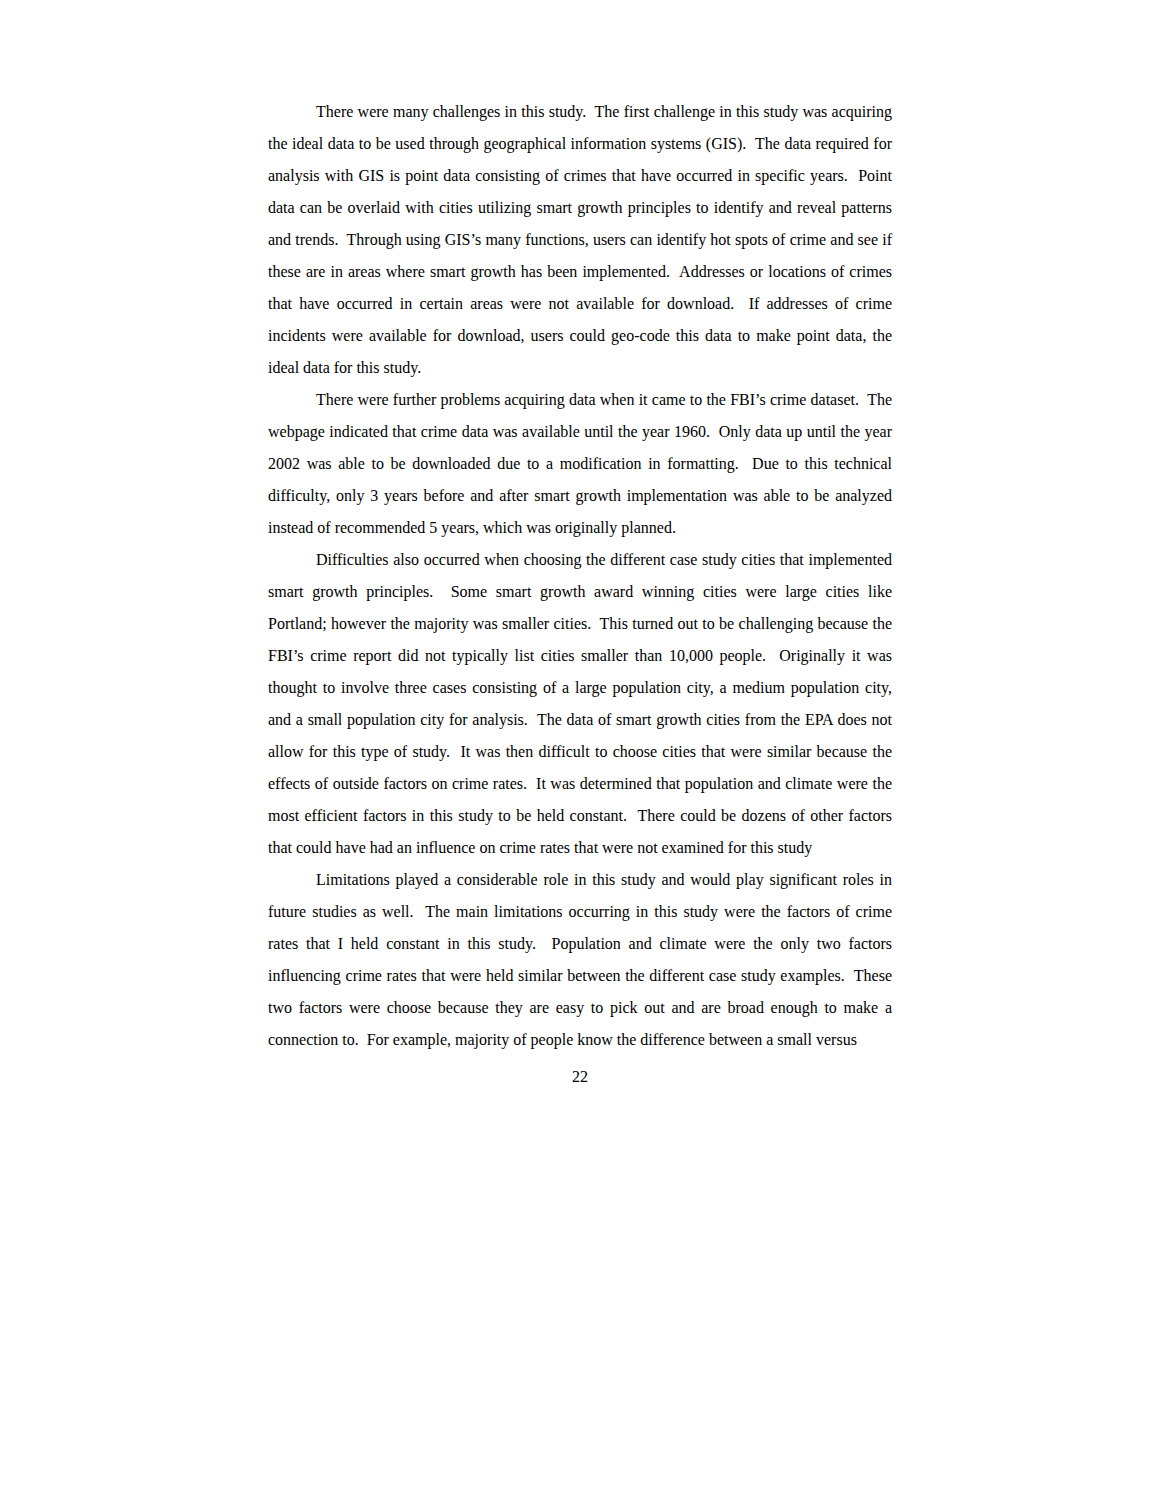There were many challenges in this study. The first challenge in this study was acquiring the ideal data to be used through geographical information systems (GIS). The data required for analysis with GIS is point data consisting of crimes that have occurred in specific years. Point data can be overlaid with cities utilizing smart growth principles to identify and reveal patterns and trends. Through using GIS’s many functions, users can identify hot spots of crime and see if these are in areas where smart growth has been implemented. Addresses or locations of crimes that have occurred in certain areas were not available for download. If addresses of crime incidents were available for download, users could geo-code this data to make point data, the ideal data for this study.
There were further problems acquiring data when it came to the FBI’s crime dataset. The webpage indicated that crime data was available until the year 1960. Only data up until the year 2002 was able to be downloaded due to a modification in formatting. Due to this technical difficulty, only 3 years before and after smart growth implementation was able to be analyzed instead of recommended 5 years, which was originally planned.
Difficulties also occurred when choosing the different case study cities that implemented smart growth principles. Some smart growth award winning cities were large cities like Portland; however the majority was smaller cities. This turned out to be challenging because the FBI’s crime report did not typically list cities smaller than 10,000 people. Originally it was thought to involve three cases consisting of a large population city, a medium population city, and a small population city for analysis. The data of smart growth cities from the EPA does not allow for this type of study. It was then difficult to choose cities that were similar because the effects of outside factors on crime rates. It was determined that population and climate were the most efficient factors in this study to be held constant. There could be dozens of other factors that could have had an influence on crime rates that were not examined for this study
Limitations played a considerable role in this study and would play significant roles in future studies as well. The main limitations occurring in this study were the factors of crime rates that I held constant in this study. Population and climate were the only two factors influencing crime rates that were held similar between the different case study examples. These two factors were choose because they are easy to pick out and are broad enough to make a connection to. For example, majority of people know the difference between a small versus
22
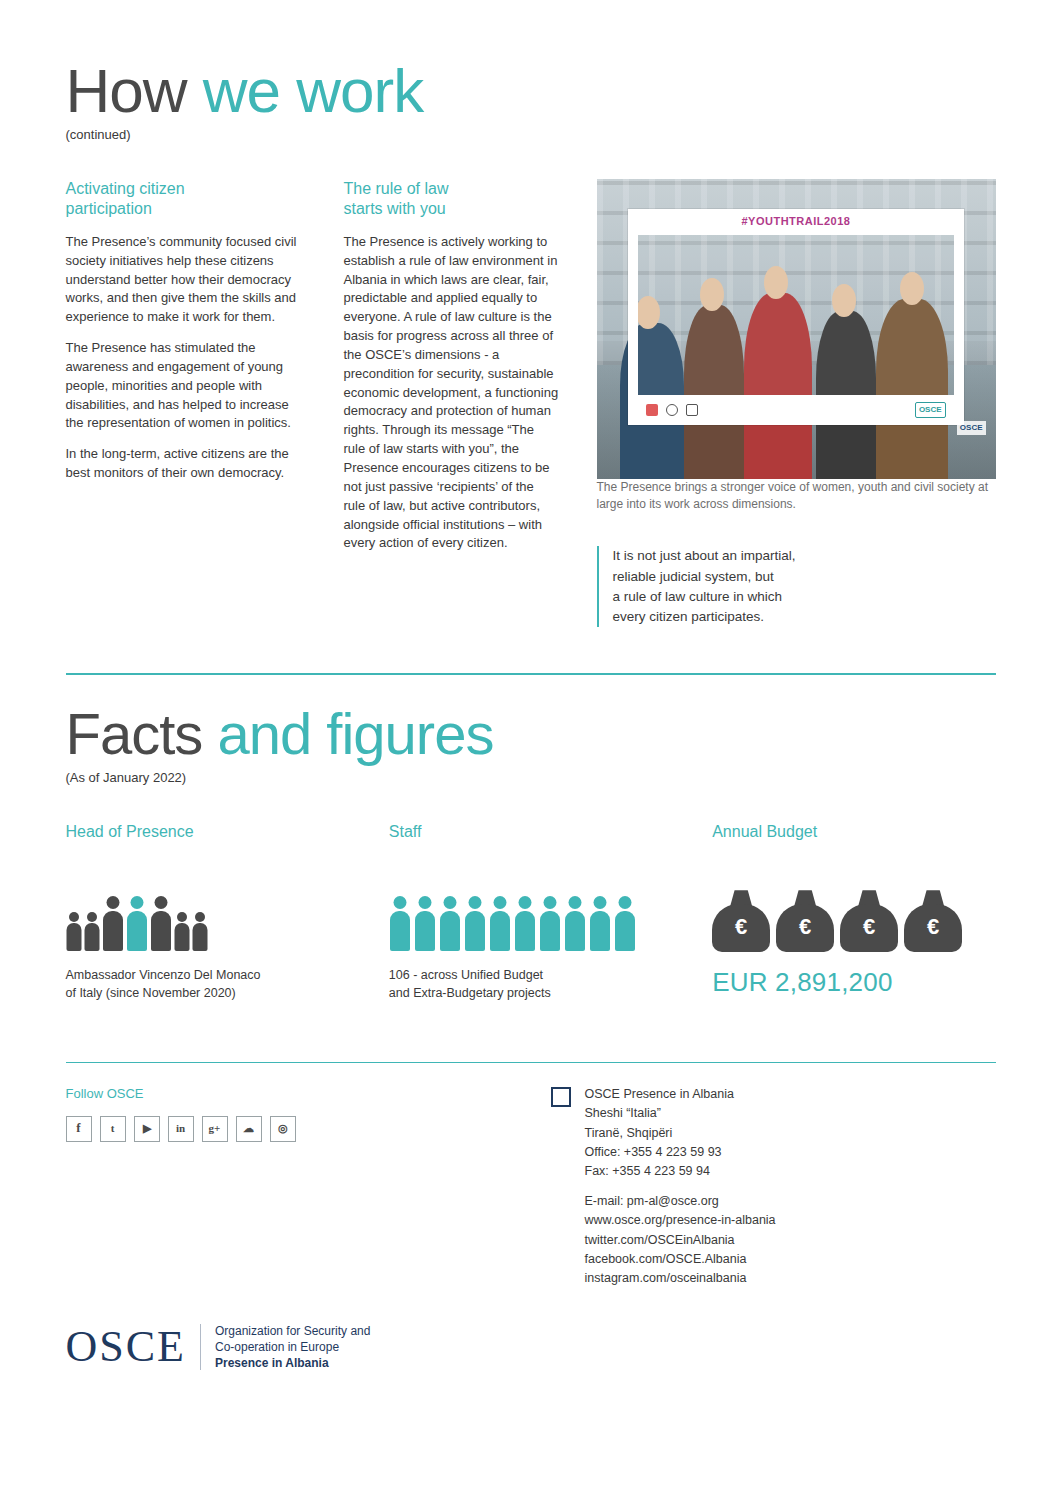How we work
(continued)
Activating citizen
participation
The Presence’s community focused civil society initiatives help these citizens understand better how their democracy works, and then give them the skills and experience to make it work for them.
The Presence has stimulated the awareness and engagement of young people, minorities and people with disabilities, and has helped to increase the representation of women in politics.
In the long-term, active citizens are the best monitors of their own democracy.
The rule of law
starts with you
The Presence is actively working to establish a rule of law environment in Albania in which laws are clear, fair, predictable and applied equally to everyone. A rule of law culture is the basis for progress across all three of the OSCE’s dimensions - a precondition for security, sustainable economic development, a functioning democracy and protection of human rights. Through its message “The rule of law starts with you”, the Presence encourages citizens to be not just passive ‘recipients’ of the rule of law, but active contributors, alongside official institutions – with every action of every citizen.
#YOUTHTRAIL2018
OSCE
OSCE
The Presence brings a stronger voice of women, youth and civil society at large into its work across dimensions.
It is not just about an impartial,
reliable judicial system, but
a rule of law culture in which
every citizen participates.
Facts and figures
(As of January 2022)
Head of Presence
Ambassador Vincenzo Del Monaco
of Italy (since November 2020)
Staff
106 - across Unified Budget
and Extra-Budgetary projects
Annual Budget
€ € € €
EUR 2,891,200
Follow OSCE
f t ▶ in g+ ☁ ◎
OSCE Presence in Albania
Sheshi “Italia”
Tiranë, Shqipëri
Office: +355 4 223 59 93
Fax: +355 4 223 59 94
E-mail: pm-al@osce.org
www.osce.org/presence-in-albania
twitter.com/OSCEinAlbania
facebook.com/OSCE.Albania
instagram.com/osceinalbania
OSCE
Organization for Security and
Co-operation in Europe
Presence in Albania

————

§ **ABOUT THIS EXERCISE**:
Set down the entries above exactly, and keep every picture out of your copy.

§ **PROBLEM SOLUTION**:
There were many challenges in this study. The first challenge in this study was acquiring the ideal data to be used through geographical information systems (GIS). The data required for analysis with GIS is point data consisting of crimes that have occurred in specific years. Point data can be overlaid with cities utilizing smart growth principles to identify and reveal patterns and trends. Through using GIS’s many functions, users can identify hot spots of crime and see if these are in areas where smart growth has been implemented. Addresses or locations of crimes that have occurred in certain areas were not available for download. If addresses of crime incidents were available for download, users could geo-code this data to make point data, the ideal data for this study.
There were further problems acquiring data when it came to the FBI’s crime dataset. The webpage indicated that crime data was available until the year 1960. Only data up until the year 2002 was able to be downloaded due to a modification in formatting. Due to this technical difficulty, only 3 years before and after smart growth implementation was able to be analyzed instead of recommended 5 years, which was originally planned.
Difficulties also occurred when choosing the different case study cities that implemented smart growth principles. Some smart growth award winning cities were large cities like Portland; however the majority was smaller cities. This turned out to be challenging because the FBI’s crime report did not typically list cities smaller than 10,000 people. Originally it was thought to involve three cases consisting of a large population city, a medium population city, and a small population city for analysis. The data of smart growth cities from the EPA does not allow for this type of study. It was then difficult to choose cities that were similar because the effects of outside factors on crime rates. It was determined that population and climate were the most efficient factors in this study to be held constant. There could be dozens of other factors that could have had an influence on crime rates that were not examined for this study
Limitations played a considerable role in this study and would play significant roles in future studies as well. The main limitations occurring in this study were the factors of crime rates that I held constant in this study. Population and climate were the only two factors influencing crime rates that were held similar between the different case study examples. These two factors were choose because they are easy to pick out and are broad enough to make a connection to. For example, majority of people know the difference between a small versus
22
How we work
(continued)
Activating citizen
participation
The Presence’s community focused civil society initiatives help these citizens understand better how their democracy works, and then give them the skills and experience to make it work for them.
The Presence has stimulated the awareness and engagement of young people, minorities and people with disabilities, and has helped to increase the representation of women in politics.
In the long-term, active citizens are the best monitors of their own democracy.
The rule of law
starts with you
The Presence is actively working to establish a rule of law environment in Albania in which laws are clear, fair, predictable and applied equally to everyone. A rule of law culture is the basis for progress across all three of the OSCE’s dimensions - a precondition for security, sustainable economic development, a functioning democracy and protection of human rights. Through its message “The rule of law starts with you”, the Presence encourages citizens to be not just passive ‘recipients’ of the rule of law, but active contributors, alongside official institutions – with every action of every citizen.
#YOUTHTRAIL2018
OSCE
OSCE
The Presence brings a stronger voice of women, youth and civil society at large into its work across dimensions.
It is not just about an impartial,
reliable judicial system, but
a rule of law culture in which
every citizen participates.
Facts and figures
(As of January 2022)
Head of Presence
Ambassador Vincenzo Del Monaco
of Italy (since November 2020)
Staff
106 - across Unified Budget
and Extra-Budgetary projects
Annual Budget
€ € € €
EUR 2,891,200
Follow OSCE
f t ▶ in g+ ☁ ◎
OSCE Presence in Albania
Sheshi “Italia”
Tiranë, Shqipëri
Office: +355 4 223 59 93
Fax: +355 4 223 59 94
E-mail: pm-al@osce.org
www.osce.org/presence-in-albania
twitter.com/OSCEinAlbania
facebook.com/OSCE.Albania
instagram.com/osceinalbania
OSCE
Organization for Security and
Co-operation in Europe
Presence in Albania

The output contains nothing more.